放課後の生徒会室。「とりあえず聞いて来い」という有坂に言われて、俺は恐る恐る生徒会室の魔王、紫先輩にお伺いを立てた。
「え!? いいんですか!?」
「うん……そんなに驚かなくても」
いや、そんな普通の反応が返ってくるとは思わなくて。
「さすがに今日は無理だけどね」と言われ、アドレスを交換した有坂にメールを送った。「明日なら木崎君も誘ってみようか(・v・)」という返事を確認して、携帯を閉じる。

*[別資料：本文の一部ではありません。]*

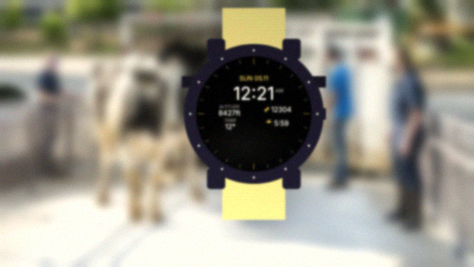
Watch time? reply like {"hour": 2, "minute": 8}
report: {"hour": 12, "minute": 21}
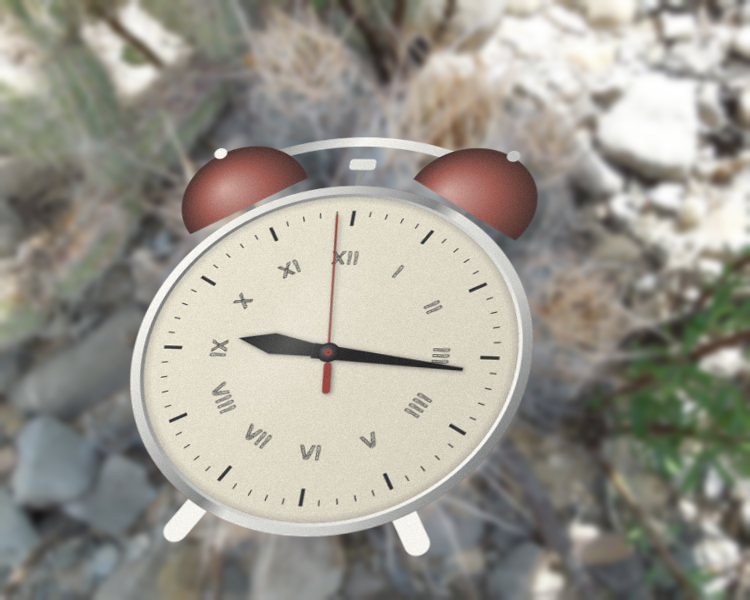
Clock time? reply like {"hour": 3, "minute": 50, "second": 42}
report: {"hour": 9, "minute": 15, "second": 59}
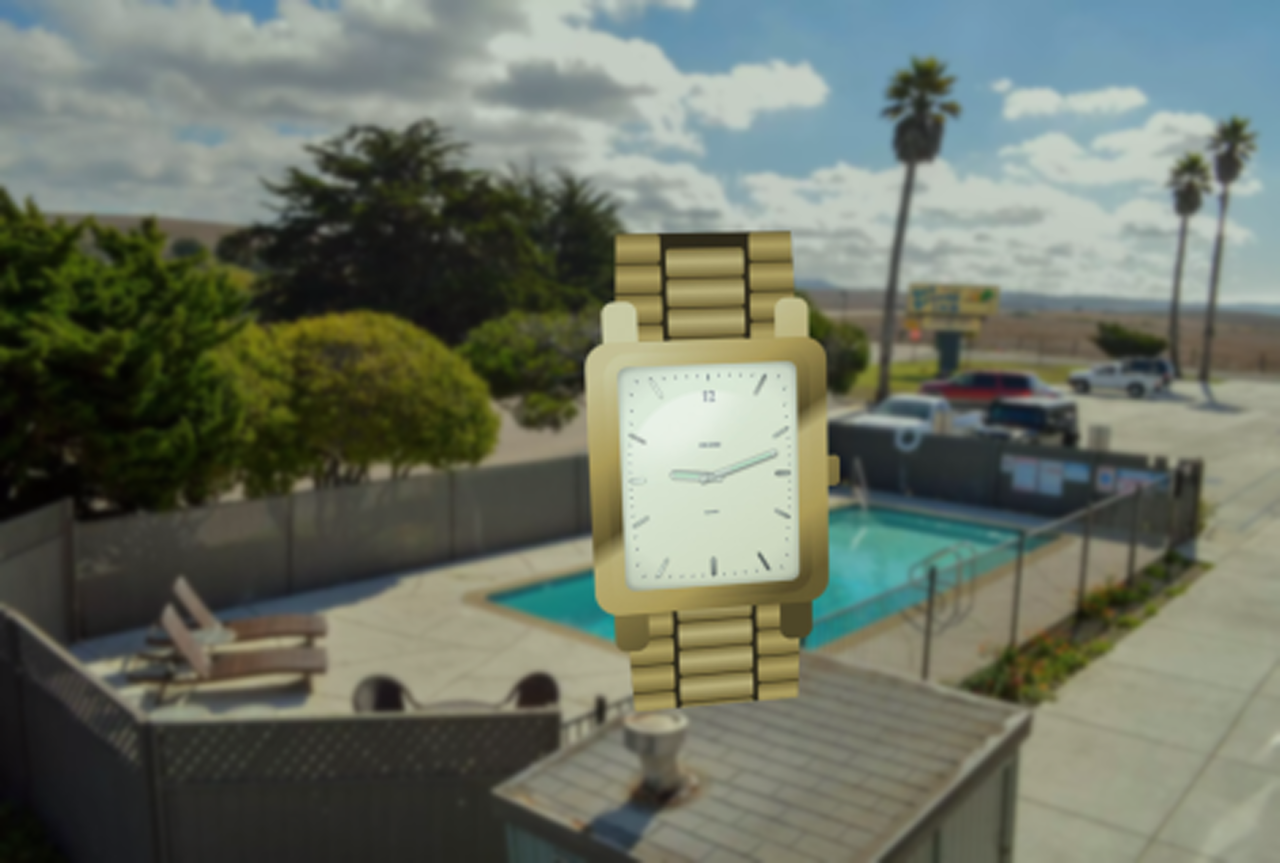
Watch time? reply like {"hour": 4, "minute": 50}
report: {"hour": 9, "minute": 12}
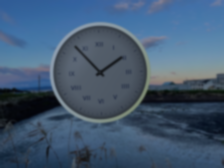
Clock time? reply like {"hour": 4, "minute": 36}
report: {"hour": 1, "minute": 53}
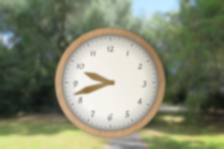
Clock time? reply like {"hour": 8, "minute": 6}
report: {"hour": 9, "minute": 42}
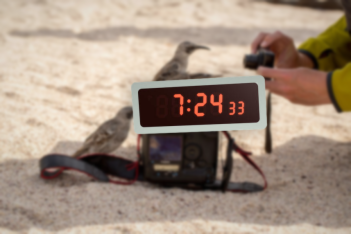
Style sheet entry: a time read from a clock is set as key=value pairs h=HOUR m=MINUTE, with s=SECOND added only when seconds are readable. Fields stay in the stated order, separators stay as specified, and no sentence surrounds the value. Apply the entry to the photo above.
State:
h=7 m=24 s=33
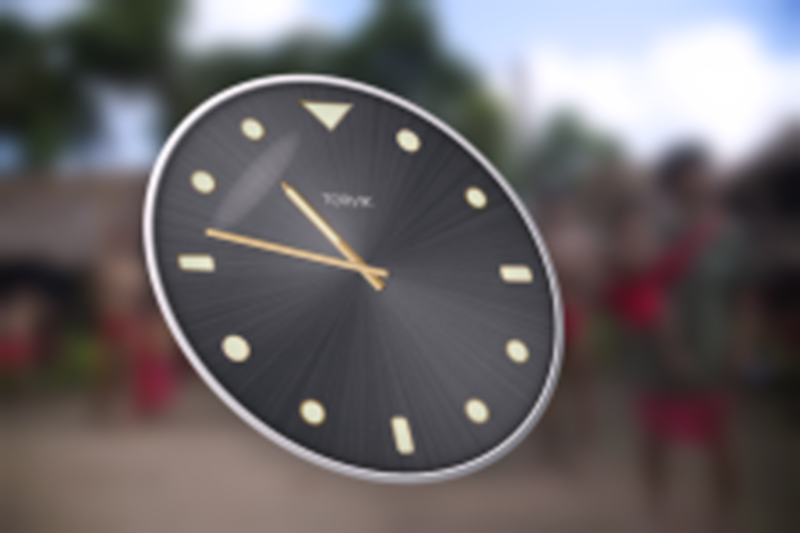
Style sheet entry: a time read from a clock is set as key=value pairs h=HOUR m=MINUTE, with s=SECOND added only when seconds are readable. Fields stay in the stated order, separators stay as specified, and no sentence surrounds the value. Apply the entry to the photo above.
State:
h=10 m=47
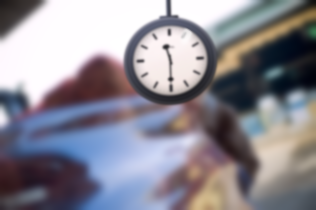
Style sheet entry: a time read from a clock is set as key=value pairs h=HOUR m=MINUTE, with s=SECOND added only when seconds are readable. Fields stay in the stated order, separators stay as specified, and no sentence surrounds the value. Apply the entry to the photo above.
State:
h=11 m=30
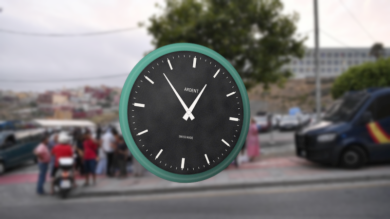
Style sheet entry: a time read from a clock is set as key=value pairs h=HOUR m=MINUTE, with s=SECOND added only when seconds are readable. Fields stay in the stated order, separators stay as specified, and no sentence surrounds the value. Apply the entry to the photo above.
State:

今日のお茶当番は俺。当番制といっても、紫先輩と俺のローテーション。司と近江先輩、そして大倉先輩には無理だ。
ティーカップに紅茶を注ぎ、ポットの中で余ったお茶を別のポットに移す。念のため自分用のお茶をテイスティングした。ん、美味い。
夏期休暇のバイト以来、お茶の味が格段に良くなった。久良さんと麗さんに感謝しなくてはいけない。
「反対されると思った?」
お茶を渡すと、紫先輩はクスクスと笑いながら言った。
若干気まずくて苦笑いを返す。
「今は生徒会忙しくないから、いいよ。行っておいで」
「あ、ありがとうございます」
二学期の行事予定を確認しながら、紫先輩は紅茶に口をつけた。「上手になったね」と言われて嬉しくなる。
今日は第二学年の授業が長引いているらしく、近江先輩と大倉先輩が不在。司は職員室に行っているから、生徒会室にいるのは俺と紫先輩だけだ。
「僕はね、晶」
カチャリ、とソーサーにカップを下ろし、紫先輩は口を開く。
「晶をほとんど無理やり生徒会に入れてしまったから、不安だったんだ」
「え?」
「生徒会役員、というだけで敬遠されたり、あまりクラスに馴染めなかったりするから」
それは、昼休みに有坂も言っていたことだ。
もしかして紫先輩も、紫先輩だけじゃなくて司も近江先輩も大倉先輩も、少なからずそういう思いをしてきたんだろうか。その口調から、俺はそんなことを考える。
「友達が出来たのなら、凄く嬉しいよ」
琥珀色の瞳が細められ、つられて俺も笑った。